■ SET PROBLEM:
Copy every line of the listing below word for word, keeping each field name and its value unchanged.

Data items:
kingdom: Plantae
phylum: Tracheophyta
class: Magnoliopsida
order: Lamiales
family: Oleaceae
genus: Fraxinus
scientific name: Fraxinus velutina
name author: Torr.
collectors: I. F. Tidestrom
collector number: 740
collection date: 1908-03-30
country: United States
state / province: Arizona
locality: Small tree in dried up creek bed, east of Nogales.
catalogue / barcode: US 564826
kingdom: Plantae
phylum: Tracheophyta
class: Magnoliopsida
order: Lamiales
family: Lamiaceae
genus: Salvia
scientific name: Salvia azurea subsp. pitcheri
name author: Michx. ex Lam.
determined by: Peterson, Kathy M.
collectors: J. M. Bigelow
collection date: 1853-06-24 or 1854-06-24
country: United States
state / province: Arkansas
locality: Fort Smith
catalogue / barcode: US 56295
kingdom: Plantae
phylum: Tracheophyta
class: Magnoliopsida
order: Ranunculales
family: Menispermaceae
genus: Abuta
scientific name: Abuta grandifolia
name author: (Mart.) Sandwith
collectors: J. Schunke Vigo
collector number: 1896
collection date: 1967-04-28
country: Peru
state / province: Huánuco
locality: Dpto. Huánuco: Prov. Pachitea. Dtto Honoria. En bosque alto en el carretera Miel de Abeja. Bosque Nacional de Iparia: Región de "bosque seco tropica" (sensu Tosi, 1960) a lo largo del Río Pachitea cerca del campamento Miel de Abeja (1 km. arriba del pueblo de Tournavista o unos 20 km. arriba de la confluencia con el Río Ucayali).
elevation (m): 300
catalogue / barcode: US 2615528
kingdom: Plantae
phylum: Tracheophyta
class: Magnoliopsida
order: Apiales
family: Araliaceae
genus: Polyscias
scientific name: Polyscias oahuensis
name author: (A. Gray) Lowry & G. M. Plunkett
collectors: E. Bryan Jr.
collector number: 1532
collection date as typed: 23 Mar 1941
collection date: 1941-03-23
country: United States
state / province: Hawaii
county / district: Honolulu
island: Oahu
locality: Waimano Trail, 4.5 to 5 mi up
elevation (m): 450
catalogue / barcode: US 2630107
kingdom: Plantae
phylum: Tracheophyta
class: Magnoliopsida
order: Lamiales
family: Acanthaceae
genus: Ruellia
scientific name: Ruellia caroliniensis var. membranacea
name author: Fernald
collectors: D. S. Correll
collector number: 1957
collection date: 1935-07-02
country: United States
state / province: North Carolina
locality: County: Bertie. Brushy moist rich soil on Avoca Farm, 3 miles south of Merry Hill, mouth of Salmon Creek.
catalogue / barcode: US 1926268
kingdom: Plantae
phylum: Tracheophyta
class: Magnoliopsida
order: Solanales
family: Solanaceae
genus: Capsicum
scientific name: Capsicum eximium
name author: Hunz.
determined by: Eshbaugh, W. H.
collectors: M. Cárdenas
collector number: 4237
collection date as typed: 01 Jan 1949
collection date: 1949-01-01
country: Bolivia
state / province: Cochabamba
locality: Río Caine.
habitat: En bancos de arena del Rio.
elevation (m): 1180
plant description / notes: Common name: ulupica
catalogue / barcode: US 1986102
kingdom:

■ IN RESPONSE:
kingdom: Plantae
phylum: Tracheophyta
class: Magnoliopsida
order: Lamiales
family: Oleaceae
genus: Fraxinus
scientific name: Fraxinus velutina
name author: Torr.
collectors: I. F. Tidestrom
collector number: 740
collection date: 1908-03-30
country: United States
state / province: Arizona
locality: Small tree in dried up creek bed, east of Nogales.
catalogue / barcode: US 564826
kingdom: Plantae
phylum: Tracheophyta
class: Magnoliopsida
order: Lamiales
family: Lamiaceae
genus: Salvia
scientific name: Salvia azurea subsp. pitcheri
name author: Michx. ex Lam.
determined by: Peterson, Kathy M.
collectors: J. M. Bigelow
collection date: 1853-06-24 or 1854-06-24
country: United States
state / province: Arkansas
locality: Fort Smith
catalogue / barcode: US 56295
kingdom: Plantae
phylum: Tracheophyta
class: Magnoliopsida
order: Ranunculales
family: Menispermaceae
genus: Abuta
scientific name: Abuta grandifolia
name author: (Mart.) Sandwith
collectors: J. Schunke Vigo
collector number: 1896
collection date: 1967-04-28
country: Peru
state / province: Huánuco
locality: Dpto. Huánuco: Prov. Pachitea. Dtto Honoria. En bosque alto en el carretera Miel de Abeja. Bosque Nacional de Iparia: Región de "bosque seco tropica" (sensu Tosi, 1960) a lo largo del Río Pachitea cerca del campamento Miel de Abeja (1 km. arriba del pueblo de Tournavista o unos 20 km. arriba de la confluencia con el Río Ucayali).
elevation (m): 300
catalogue / barcode: US 2615528
kingdom: Plantae
phylum: Tracheophyta
class: Magnoliopsida
order: Apiales
family: Araliaceae
genus: Polyscias
scientific name: Polyscias oahuensis
name author: (A. Gray) Lowry & G. M. Plunkett
collectors: E. Bryan Jr.
collector number: 1532
collection date as typed: 23 Mar 1941
collection date: 1941-03-23
country: United States
state / province: Hawaii
county / district: Honolulu
island: Oahu
locality: Waimano Trail, 4.5 to 5 mi up
elevation (m): 450
catalogue / barcode: US 2630107
kingdom: Plantae
phylum: Tracheophyta
class: Magnoliopsida
order: Lamiales
family: Acanthaceae
genus: Ruellia
scientific name: Ruellia caroliniensis var. membranacea
name author: Fernald
collectors: D. S. Correll
collector number: 1957
collection date: 1935-07-02
country: United States
state / province: North Carolina
locality: County: Bertie. Brushy moist rich soil on Avoca Farm, 3 miles south of Merry Hill, mouth of Salmon Creek.
catalogue / barcode: US 1926268
kingdom: Plantae
phylum: Tracheophyta
class: Magnoliopsida
order: Solanales
family: Solanaceae
genus: Capsicum
scientific name: Capsicum eximium
name author: Hunz.
determined by: Eshbaugh, W. H.
collectors: M. Cárdenas
collector number: 4237
collection date as typed: 01 Jan 1949
collection date: 1949-01-01
country: Bolivia
state / province: Cochabamba
locality: Río Caine.
habitat: En bancos de arena del Rio.
elevation (m): 1180
plant description / notes: Common name: ulupica
catalogue / barcode: US 1986102
kingdom:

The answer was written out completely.